Before I watched the Woodstock ‘99 DVD as a kid and saw Jonathan Davis yell “ARE YOU READY?!” at 400,000 people, I always associated kilts with Scottish dancing and drunken lullabies. Now when I see a kilt all I can think about is “da boom na da noom na namena.” Likewise, before I saw Kittie on MTV (and that same Woodstock ‘99 DVD), I always associated skirts with some kind of childlike innocence or a business casual office party. Nu metal was able to transform the meaning of certain items just by the allure of its art. I believe that’s part of the reason it’s so hated; it not only challenged the norms, it changed them, truly ahead of its time when people weren’t ready for it.
By the late ’90s, it wasn’t uncommon for popular musical artists to have tattoos.

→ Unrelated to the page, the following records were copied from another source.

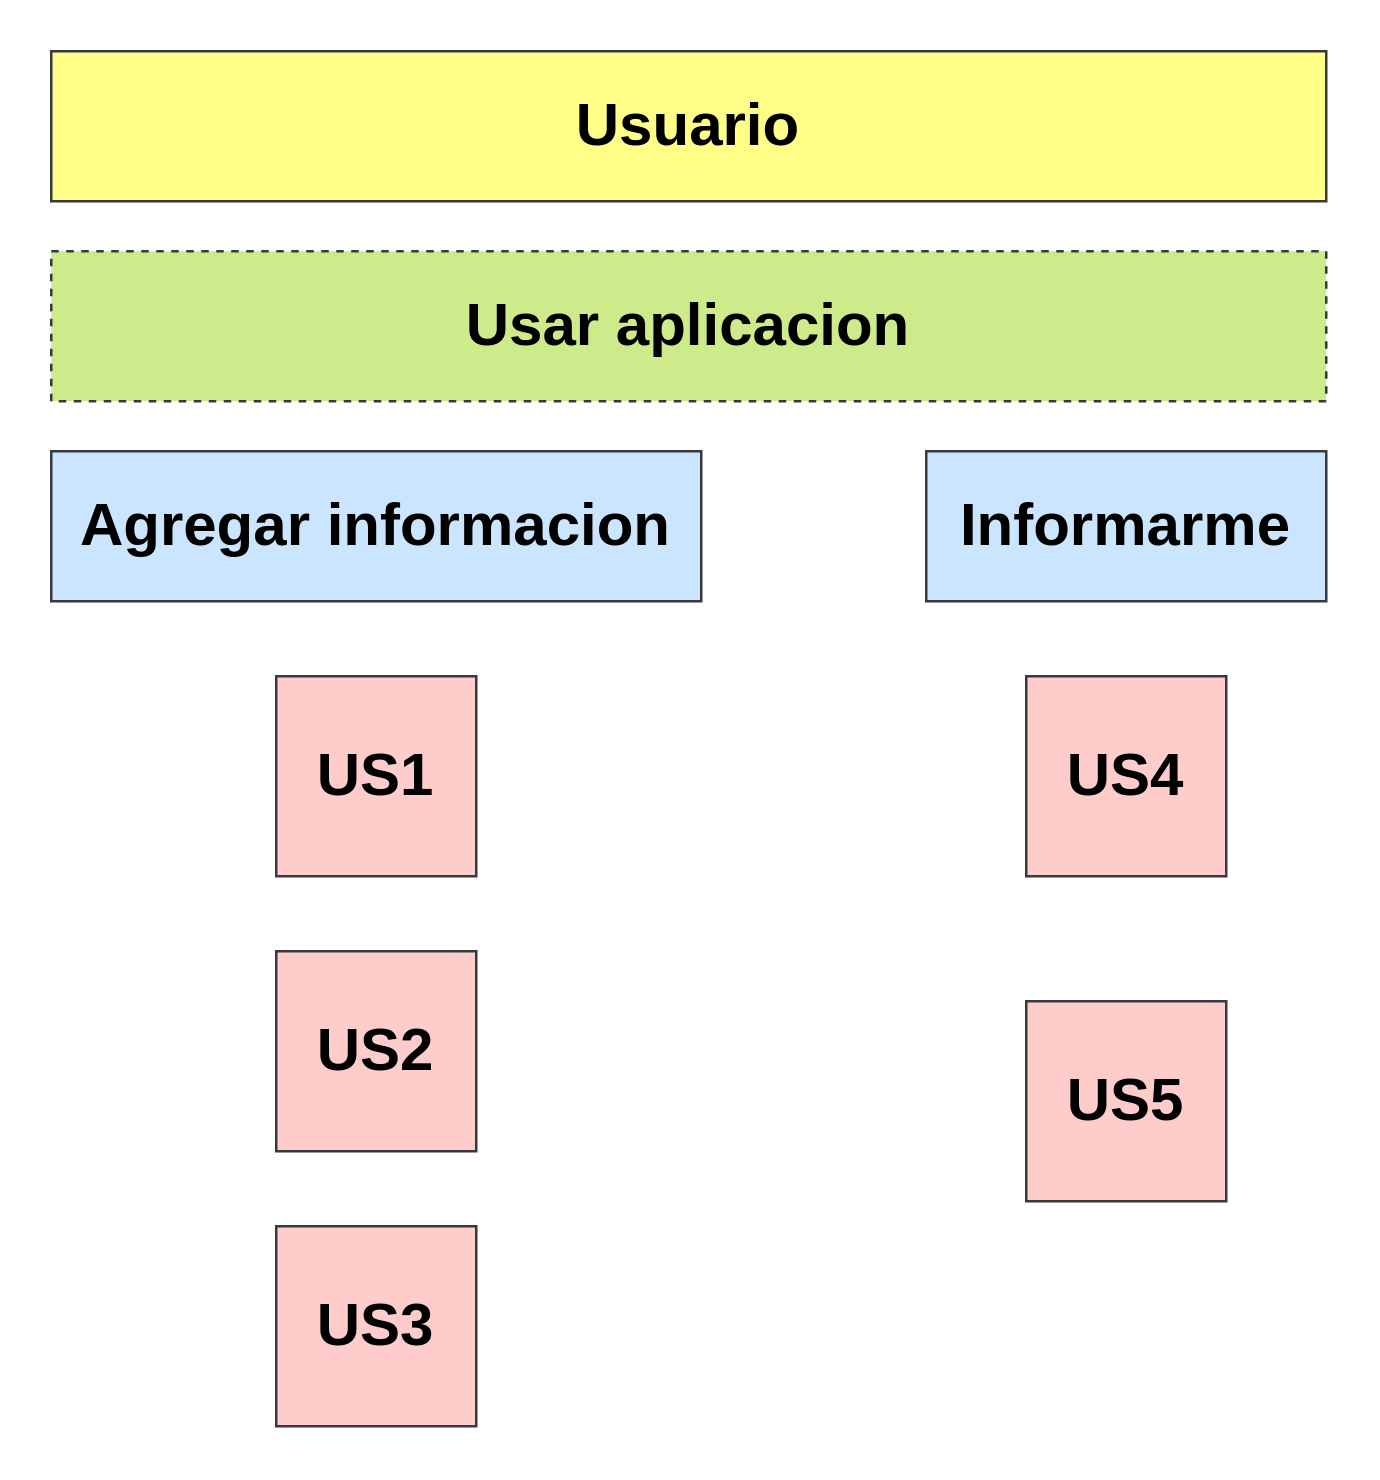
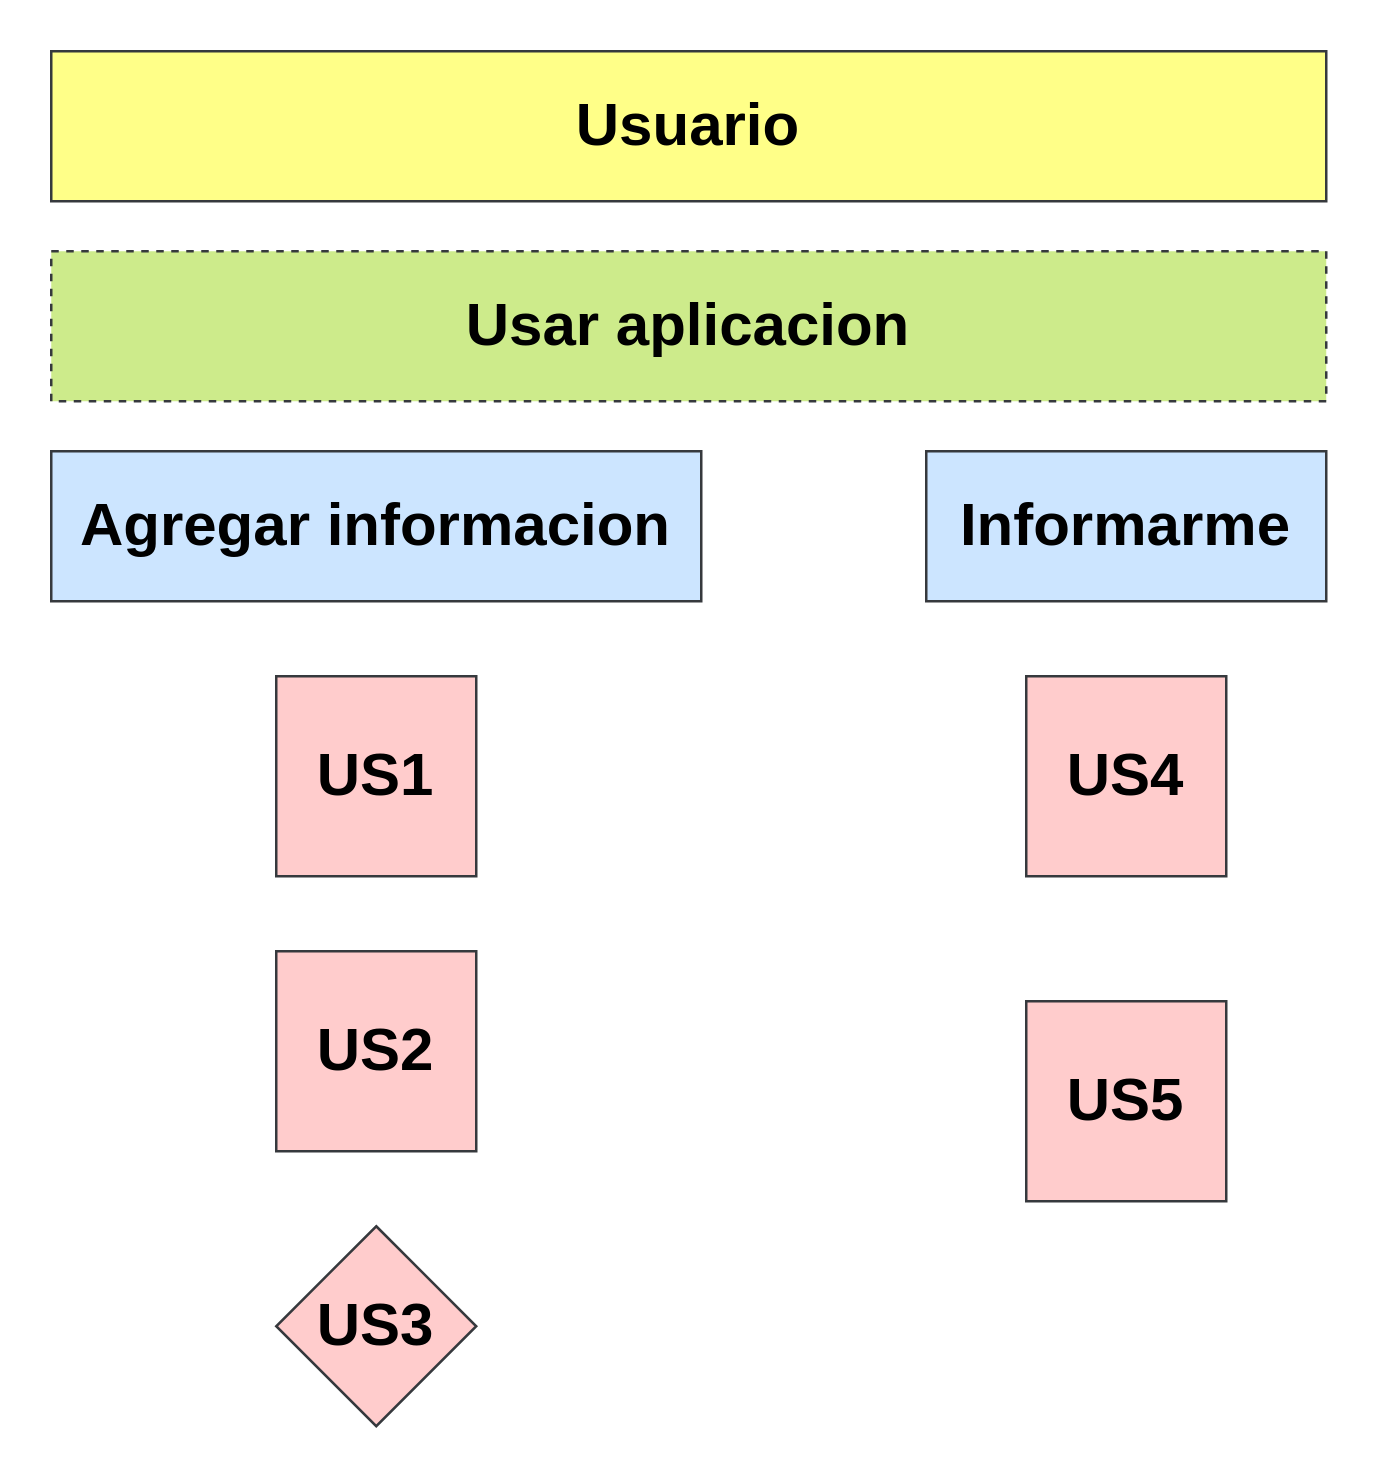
  <mxCell id="0" />
  <mxCell id="1" parent="0" />
  <mxCell id="2" value="&lt;h1&gt;Usuario&lt;/h1&gt;" style="rounded=0;whiteSpace=wrap;html=1;fillColor=#ffff88;strokeColor=#36393d;" vertex="1" parent="1"><mxGeometry x="20" y="20" width="510" height="60" as="geometry" /></mxCell>
  <mxCell id="3" value="&lt;h1&gt;Usar aplicacion&lt;/h1&gt;" style="rounded=0;whiteSpace=wrap;html=1;fillColor=#cdeb8b;strokeColor=#36393d;dashed=1;" vertex="1" parent="1"><mxGeometry x="20" y="100" width="510" height="60" as="geometry" /></mxCell>
  <mxCell id="4" value="&lt;h1&gt;Agregar informacion&lt;/h1&gt;" style="rounded=0;whiteSpace=wrap;html=1;fillColor=#cce5ff;strokeColor=#36393d;" vertex="1" parent="1"><mxGeometry x="20" y="180" width="260" height="60" as="geometry" /></mxCell>
  <mxCell id="5" value="&lt;h1&gt;Informarme&lt;/h1&gt;" style="rounded=0;whiteSpace=wrap;html=1;fillColor=#cce5ff;strokeColor=#36393d;" vertex="1" parent="1"><mxGeometry x="370" y="180" width="160" height="60" as="geometry" /></mxCell>
  <mxCell id="6" style="edgeStyle=orthogonalEdgeStyle;rounded=0;orthogonalLoop=1;jettySize=auto;html=1;exitX=0.5;exitY=0;exitDx=0;exitDy=0;entryX=0.404;entryY=0.05;entryDx=0;entryDy=0;entryPerimeter=0;strokeColor=none;" edge="1" parent="1" source="4" target="4"><mxGeometry relative="1" as="geometry" /></mxCell>
  <mxCell id="7" value="&lt;h1&gt;US1&lt;/h1&gt;" style="whiteSpace=wrap;html=1;aspect=fixed;fillColor=#ffcccc;strokeColor=#36393d;" vertex="1" parent="1"><mxGeometry x="110" y="270" width="80" height="80" as="geometry" /></mxCell>
  <mxCell id="8" value="&lt;h1&gt;US2&lt;/h1&gt;" style="whiteSpace=wrap;html=1;aspect=fixed;fillColor=#ffcccc;strokeColor=#36393d;" vertex="1" parent="1"><mxGeometry x="110" y="380" width="80" height="80" as="geometry" /></mxCell>
- <mxCell id="9" value="&lt;h1&gt;US3&lt;/h1&gt;" style="whiteSpace=wrap;html=1;aspect=fixed;fillColor=#ffcccc;strokeColor=#36393d;" vertex="1" parent="1"><mxGeometry x="110" y="490" width="80" height="80" as="geometry" /></mxCell>
+ <mxCell id="9" value="&lt;h1&gt;US3&lt;/h1&gt;" style="rhombus;whiteSpace=wrap;html=1;aspect=fixed;fillColor=#ffcccc;strokeColor=#36393d;" vertex="1" parent="1"><mxGeometry x="110" y="490" width="80" height="80" as="geometry" /></mxCell>
  <mxCell id="10" value="&lt;h1&gt;US4&lt;/h1&gt;" style="whiteSpace=wrap;html=1;aspect=fixed;fillColor=#ffcccc;strokeColor=#36393d;" vertex="1" parent="1"><mxGeometry x="410" y="270" width="80" height="80" as="geometry" /></mxCell>
  <mxCell id="11" value="&lt;h1&gt;US5&lt;/h1&gt;" style="whiteSpace=wrap;html=1;aspect=fixed;fillColor=#ffcccc;strokeColor=#36393d;" vertex="1" parent="1"><mxGeometry x="410" y="400" width="80" height="80" as="geometry" /></mxCell>
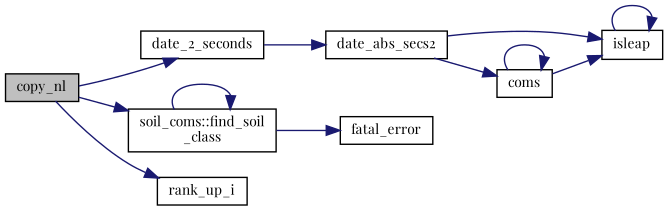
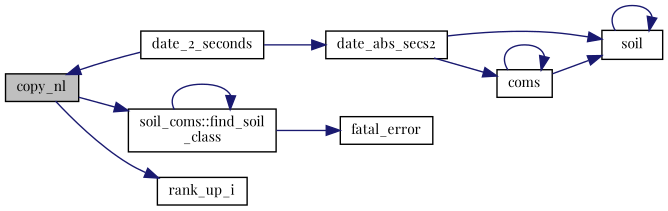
  digraph {
    fontname="Playfair Display"
    rankdir=LR
    node [color=black fillcolor=white fontname="Playfair Display" fontsize=10 shape=record style=filled]
    edge [color=midnightblue fontname="Playfair Display" fontsize=10 labelfontname=Helvetica labelfontsize=10 style=solid]
    n1 [fillcolor=grey75 fontcolor=black height=0.2 label=copy_nl width=0.4]
    n2 [height=0.2 label=date_2_seconds width=0.4]
    n3 [height=0.2 label="soil_coms::find_soil\l_class" width=0.4]
    n4 [height=0.2 label=rank_up_i width=0.4]
    n5 [height=0.2 label=date_abs_secs2 width=0.4]
    n6 [height=0.2 label=fatal_error width=0.4]
-   n7 [height=0.2 label=isleap width=0.4]
+   n7 [height=0.2 label=soil width=0.4]
    n8 [height=0.2 label=coms width=0.4]
-   n1 -> n2
+   n2 -> n1
    n1 -> n3
    n1 -> n4
    n2 -> n5
    n3 -> n3
    n3 -> n6
    n5 -> n7
    n5 -> n8
    n7 -> n7
    n8 -> n7
    n8 -> n8
  }
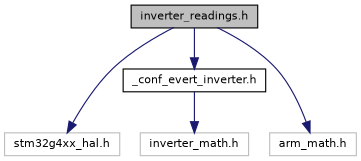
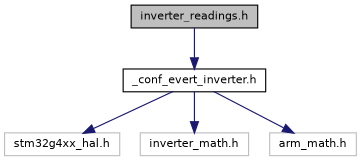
  digraph {
    node [color=grey75 fillcolor=white fontname=Helvetica fontsize=10 shape=record style=filled]
    edge [color=midnightblue fontname=Helvetica fontsize=10 labelfontname=Helvetica labelfontsize=10 style=solid]
    n1 [color=black fillcolor=grey75 fontcolor=black height=0.2 label="inverter_readings.h" width=0.4]
    n2 [height=0.2 label="stm32g4xx_hal.h" width=0.4]
    n3 [height=0.2 label="arm_math.h" width=0.4]
    n4 [color=black height=0.2 label="_conf_evert_inverter.h" width=0.4]
    n5 [height=0.2 label="inverter_math.h" width=0.4]
-   n1 -> n2
-   n1 -> n3
+   n4 -> n2
+   n4 -> n3
    n1 -> n4
    n4 -> n5
  }
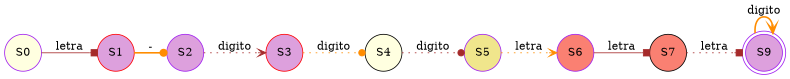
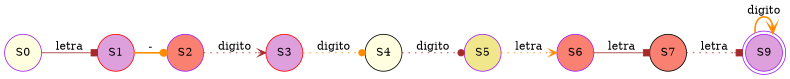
  digraph {
    rankdir=LR
    node [color=purple fillcolor=plum shape=circle style=filled]
    edge [arrowhead=vee color=brown style=dotted]
    n1 [label=S9 shape=doublecircle]
    S0 [fillcolor=lightyellow]
    S1 [color=red]
-   S2
+   S2 [fillcolor=salmon]
    S3 [color=red]
    S4 [color=black fillcolor=lightyellow]
    S5 [fillcolor=khaki]
    S6 [fillcolor=salmon]
    S7 [color=black fillcolor=salmon]
    n1 -> n1 [color=darkorange label=digito style=bold]
    S0 -> S1 [arrowhead=box label=letra style=solid]
    S1 -> S2 [arrowhead=dot color=darkorange label="-" style=bold]
    S2 -> S3 [label=digito]
    S3 -> S4 [arrowhead=dot color=darkorange label=digito]
    S4 -> S5 [arrowhead=dot label=digito]
    S5 -> S6 [color=darkorange label=letra]
    S6 -> S7 [arrowhead=box label=letra style=solid]
    S7 -> n1 [arrowhead=box label=letra]
  }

So instead of claiming that nu metal was integral to the mainstream acceptance of tattoos, I’m going to argue that not one scene came close to rocking ink as iconic. Chester Bennington’s arm flames, Shifty’s shoulder stars and Lynn Strait’s “insecure” stomach all reflect nu metal’s unapologetic radness.
You can argue all you want that these styles are all “outdated” or “cheesy,” but you would be missing the point. With so much to worry about in the world on a daily basis, I don’t know about you, but I choose cheesy over anxiety ten times out of ten. I think more people, particularly young people — musicians and fans alike — are realizing this too, and revisiting a genre that reflects a time of simplicity and carelessness. If a genre as “outdated,” as the critics say, can come back and appeal to a whole new generation of fans, why can’t the fashion that accompanied it return as well? Now excuse me while I boot up Halo 2 and download a P.O.D song from Limewire.